Wednesday was the first day of Lent, and the start of soup and bread dinners at my church.  I had a large bowl of clam chowder and two rolls.  This, on top of my usual breakfast (orange, bread, glass of milk) and lunch (apple, cheese, crackers, hard boiled egg), put me in a good place for protein, but I am fairly sure that I am lacking vegetables. I will have to work on changing that.

But I got to thinking--what about a family?  How would a single mom with a teen-aged son fare on my food?  Mom could probably make it, but the kid would be starving all the time (actually, teen boys are starving all the time no matter what, but that is a bigger discussion).

I ran my menu for Wednesday through a calorie calculator, and found that I consumed a total of 1516 calories (give or take--depends on the size of the apple, etc.)

Then I look on several websites for nutrition, including WebMD and find that a boy between 11 and 21 needs between 2100 and 3100 calories a day--TWICE what I am eating.

He could probably use some more vegetables in his diet also.

Me too.  People worried about me gaining weight from my diet?  I am concerned that I could be eating too few.  I am trying to shed about 20 pounds, but this diet has me more than 500 calories A DAY under what is recommended for my age--and that is if I am sedentary.  Which I am not.

I know that I am looking at just one day--and I will start checking my calorie intake more carefully.  

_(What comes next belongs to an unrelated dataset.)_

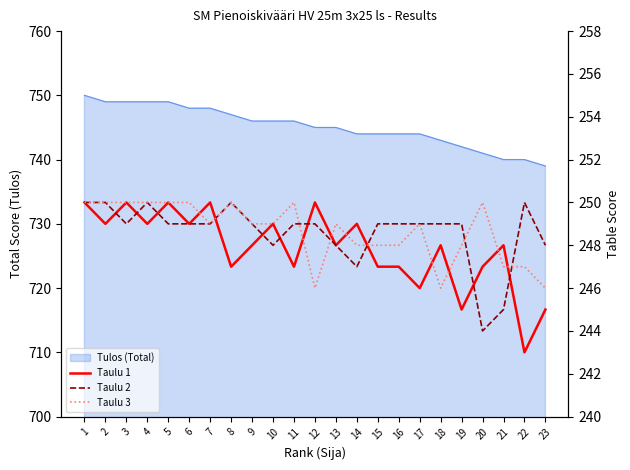

The Taulu 2 series shows 249 at 15. True or false?

True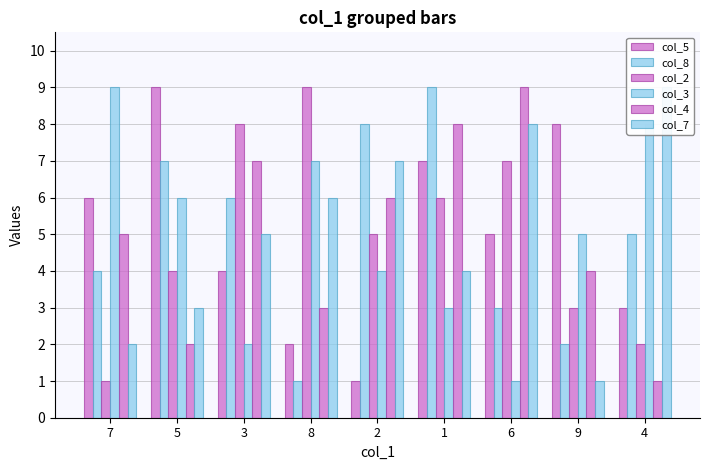

True or false: col_7 has a value of 4 at 8.

False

Today I actually did worse.  I managed my regular breakfast, but got busy and skipped lunch.  Dinner was delicious--wonderful corn chowder provided by the community center I work at, with salad and angel food cake with berries for dessert.  The meal is provided each week to anyone who wants to come, and many of those who come are obviously hungry.  Tonight I was too.  Every bite tasted better.  But I also felt more self conscience than normal: I regularly eat at this meal--we are trying to build community, and you cannot do that without sitting down and joining the community for meals.  But some of them have so little--and they have kids.  Many of them are on food stamps, and clearly not making it.  They make use of the food bank down stairs, and enjoy the meal upstairs.  

Someone I knew once referred to the people who come to the food bank and the meal as "those people".  And not in a good way.  In a way that made it clear that "those people" were some how less than the rest of us.  But they are not.  They are moms and dads trying to raise their kids.  Or raise their grandkids, in some cases.  They are single parents doing the best they can.  They are seniors, who worked hard for years, and don't need the food bank or really, even the meal, so much as they need the relationships and the community.

Spend day after day with them, and you start realizing that they are not "those people" but rather, they are people who do whatever it takes to take care of their family.

In the next few weeks, a bunch of congressmen and women in DC will try to take a bite out of food stamps.  They will talk about the need to spend less on "entitlements".  Some of them will talk about the "47%" who pay no taxes (this is a myth folks), and talk about how helping people keeps them from helping themselves.  What they won't talk about:
 - $100 million a year in food stamps are provided to current and retired members of the US Military
 - the average person on food stamps is only on the program 9 months.
 - the largest group of people benefiting from food stamps: children, who make up 47% of those people on food stamps.
 - 21% of people on food stamps also receive Supplemental Security benefits targeted at seniors and the blind.

When congress talks about cutting $2 billion from food stamps, they are talking about taking food out of the mouths of those who need food the most--and placing an additional burden on the thousands of food banks and meal sites across the country.

There are smarter spending cuts that hurt fewer people.